(DESCRIPTION OF THE TASK) An exact copy of the lines from the one containing "andere Möglichkeit […] ist nicht das" to the end of the records below is required, and nothing else.

--------

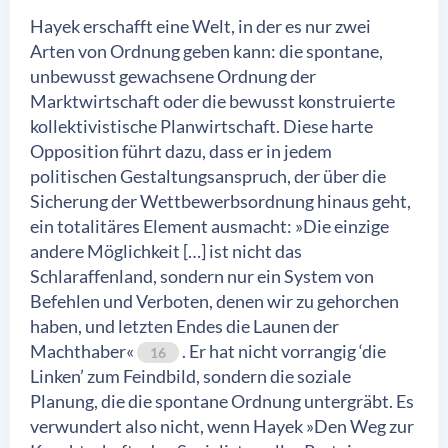
Hayek erschafft eine Welt, in der es nur zwei
Arten von Ordnung geben kann: die spontane,
unbewusst gewachsene Ordnung der
Marktwirtschaft oder die bewusst konstruierte
kollektivistische Planwirtschaft. Diese harte
Opposition führt dazu, dass er in jedem
politischen Gestaltungsanspruch, der über die
Sicherung der Wettbewerbsordnung hinaus geht,
ein totalitäres Element ausmacht: »Die einzige
andere Möglichkeit […] ist nicht das
Schlaraffenland, sondern nur ein System von
Befehlen und Verboten, denen wir zu gehorchen
haben, und letzten Endes die Launen der
Machthaber«
. Er hat nicht vorrangig ‘die
16
Linken’ zum Feindbild, sondern die soziale
Planung, die die spontane Ordnung untergräbt. Es
verwundert also nicht, wenn Hayek »Den Weg zur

--------

(WRITTEN RESPONSE)
andere Möglichkeit […] ist nicht das
Schlaraffenland, sondern nur ein System von
Befehlen und Verboten, denen wir zu gehorchen
haben, und letzten Endes die Launen der
Machthaber«
. Er hat nicht vorrangig ‘die
16
Linken’ zum Feindbild, sondern die soziale
Planung, die die spontane Ordnung untergräbt. Es
verwundert also nicht, wenn Hayek »Den Weg zur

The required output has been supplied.